Instructions for the task: In the entries that follow, find the line containing "index dip: (184, 8)"; from there, copy every line exactly through the line containing "pinky mcp: (180, 104)".

[Images with pose keypoints]
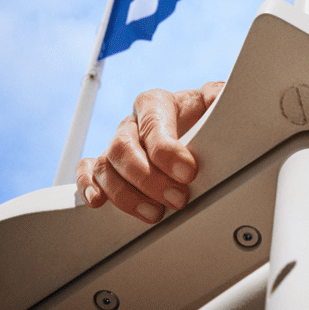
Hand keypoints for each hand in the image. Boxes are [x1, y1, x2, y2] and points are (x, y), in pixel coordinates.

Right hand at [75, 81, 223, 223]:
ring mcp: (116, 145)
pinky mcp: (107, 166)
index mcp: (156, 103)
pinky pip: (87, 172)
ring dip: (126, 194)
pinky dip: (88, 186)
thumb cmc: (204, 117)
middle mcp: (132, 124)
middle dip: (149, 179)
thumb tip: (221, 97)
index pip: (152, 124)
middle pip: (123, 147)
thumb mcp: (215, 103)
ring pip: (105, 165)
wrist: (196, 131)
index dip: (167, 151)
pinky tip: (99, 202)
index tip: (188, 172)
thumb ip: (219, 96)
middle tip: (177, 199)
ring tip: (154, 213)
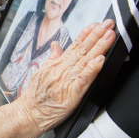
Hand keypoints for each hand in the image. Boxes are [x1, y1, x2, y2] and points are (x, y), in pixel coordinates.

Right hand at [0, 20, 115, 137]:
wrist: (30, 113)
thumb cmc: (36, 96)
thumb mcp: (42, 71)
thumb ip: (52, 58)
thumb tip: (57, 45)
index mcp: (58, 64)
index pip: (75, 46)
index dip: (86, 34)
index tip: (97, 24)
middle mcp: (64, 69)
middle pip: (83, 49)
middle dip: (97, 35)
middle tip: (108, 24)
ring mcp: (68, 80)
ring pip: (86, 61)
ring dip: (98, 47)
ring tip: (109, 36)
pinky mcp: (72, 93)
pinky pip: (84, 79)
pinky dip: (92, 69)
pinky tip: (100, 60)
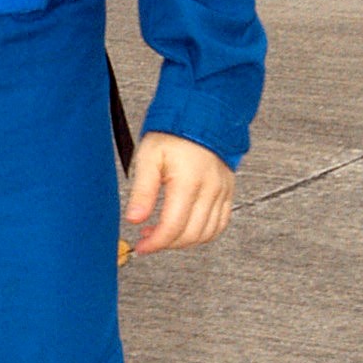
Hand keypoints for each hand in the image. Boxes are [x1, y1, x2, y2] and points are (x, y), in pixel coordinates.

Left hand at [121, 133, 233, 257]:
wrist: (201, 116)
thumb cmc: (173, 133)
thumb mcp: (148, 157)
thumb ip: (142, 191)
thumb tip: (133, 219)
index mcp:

--

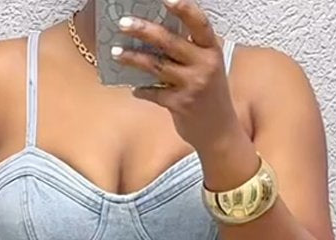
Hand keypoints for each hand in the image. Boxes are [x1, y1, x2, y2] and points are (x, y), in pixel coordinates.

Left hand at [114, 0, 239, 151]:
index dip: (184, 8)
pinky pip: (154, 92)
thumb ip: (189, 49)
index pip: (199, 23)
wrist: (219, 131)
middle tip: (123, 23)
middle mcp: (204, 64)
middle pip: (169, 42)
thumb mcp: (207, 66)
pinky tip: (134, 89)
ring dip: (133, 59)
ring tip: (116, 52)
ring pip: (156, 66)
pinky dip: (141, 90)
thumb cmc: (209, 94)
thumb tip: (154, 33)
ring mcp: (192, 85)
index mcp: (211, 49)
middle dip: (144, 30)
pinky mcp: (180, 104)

Exercise result:
index dip: (184, 8)
pinky pip: (154, 92)
thumb ip: (189, 49)
index pip: (199, 23)
wrist: (219, 131)
middle tip: (123, 23)
middle mcp: (204, 64)
middle pip: (169, 42)
thumb mcp: (207, 66)
pinky tip: (134, 89)
ring dip: (133, 59)
ring tip: (116, 52)
ring pip: (156, 66)
pinky dip: (141, 90)
thumb cmc: (209, 94)
thumb tip: (154, 33)
ring mcp: (192, 85)
index mcp: (211, 49)
middle dip: (144, 30)
pinky mcp: (180, 104)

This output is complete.